Each training and test example is assigned to one of the following labels:

| Label | Description |
| --- | --- |
| 0 | T-shirt/top |
| 1 | Trouser |
| 2 | Pullover |
| 3 | Dress |
| 4 | Coat |
| 5 | Sandal |
| 6 | Shirt |
| 7 | Sneaker |
| 8 | Bag |
| 9 | Ankle boot |

Tensorflow has a simple method to get this data locally

In [2]:
import datetime, os

import tensorflow.keras
from tensorflow.keras.datasets import mnist
from tensorflow.keras.models import Sequential
from tensorflow.keras.layers import Dense, Dropout, Flatten
from tensorflow.keras.layers import Conv2D, MaxPooling2D
from tensorflow.keras import backend as K
import tensorflow as tf

# Print keras version
print(tensorflow.keras.__version__)

ModuleNotFoundError: No module named 'tensorflow.keras'

In [None]:
fashion_mnist = tf.keras.datasets.fashion_mnist

(x_train, y_train),(x_test, y_test) = fashion_mnist.load_data()
x_train, x_test = x_train / 255.0, x_test / 255.0  # scale the images to 0-1

In [None]:
x_train.shape

In [None]:
%matplotlib inline
import matplotlib.pyplot as plt

ind = 1
plt.axis('off')
plt.imshow(x_train[ind], cmap=plt.cm.gray_r, interpolation='nearest')

In [None]:
y_train[ind]

For now, let's treat every pixel as a separate input and build a keras NN to predict the output.

In [None]:
input_shape = x_train[0].shape
input_shape

In [None]:
model = Sequential()
model.add(Flatten(input_shape=input_shape))
model.add(Dense(512, activation="relu"))
model.add(Dense(32, activation="relu"))
model.add(Dense(10, activation='softmax'))

In [None]:
model.summary()

In [None]:
model.compile(optimizer='adam',
                loss='sparse_categorical_crossentropy',
                metrics=['accuracy'])

→ **GIVEN INFORMATION**:

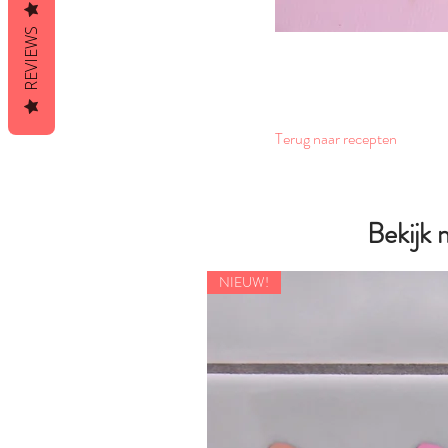
REVIEWS
Terug naar recepten
Bekijk
NIEUW!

→ **WORK TASK**: Write the continuation of the Fashion-MNIST notebook, starting directly after the compile step that ends with "metrics=['accuracy'])".

→ **RESPONSE TO THIS EXERCISE**:
run_time_string = datetime.datetime.utcnow().isoformat(timespec='minutes')
# define path to save model
model_path = f'nn_results/colombia_nn_{run_time_string}.h5'
print(f"Training ... {model_path}")

logdir = os.path.join("nn_results", datetime.datetime.now().strftime("%Y%m%d-%H%M%S"))
tensorboard_callback = tf.keras.callbacks.TensorBoard(logdir, histogram_freq=1)

reduce_lr = tf.keras.callbacks.ReduceLROnPlateau(monitor='val_accuracy', factor=0.75,
                              patience=2, min_lr=1e-6, verbose=1, cooldown=0)

csv_logger = tf.keras.callbacks.CSVLogger(f'nn_results/training_{run_time_string}.log')

earlystop = tf.keras.callbacks.EarlyStopping(monitor='val_accuracy', min_delta=0.001, 
                                             patience=3, \
                                             verbose=1, mode='auto')

model_check = tf.keras.callbacks.ModelCheckpoint(model_path,
        monitor='val_accuracy', 
        save_best_only=True, 
        mode='max',
        verbose=1)

model.fit(x=x_train, 
          y=y_train, 
          epochs=20, 
          validation_data=(x_test, y_test), 
          callbacks=[tensorboard_callback, reduce_lr, csv_logger, earlystop, model_check])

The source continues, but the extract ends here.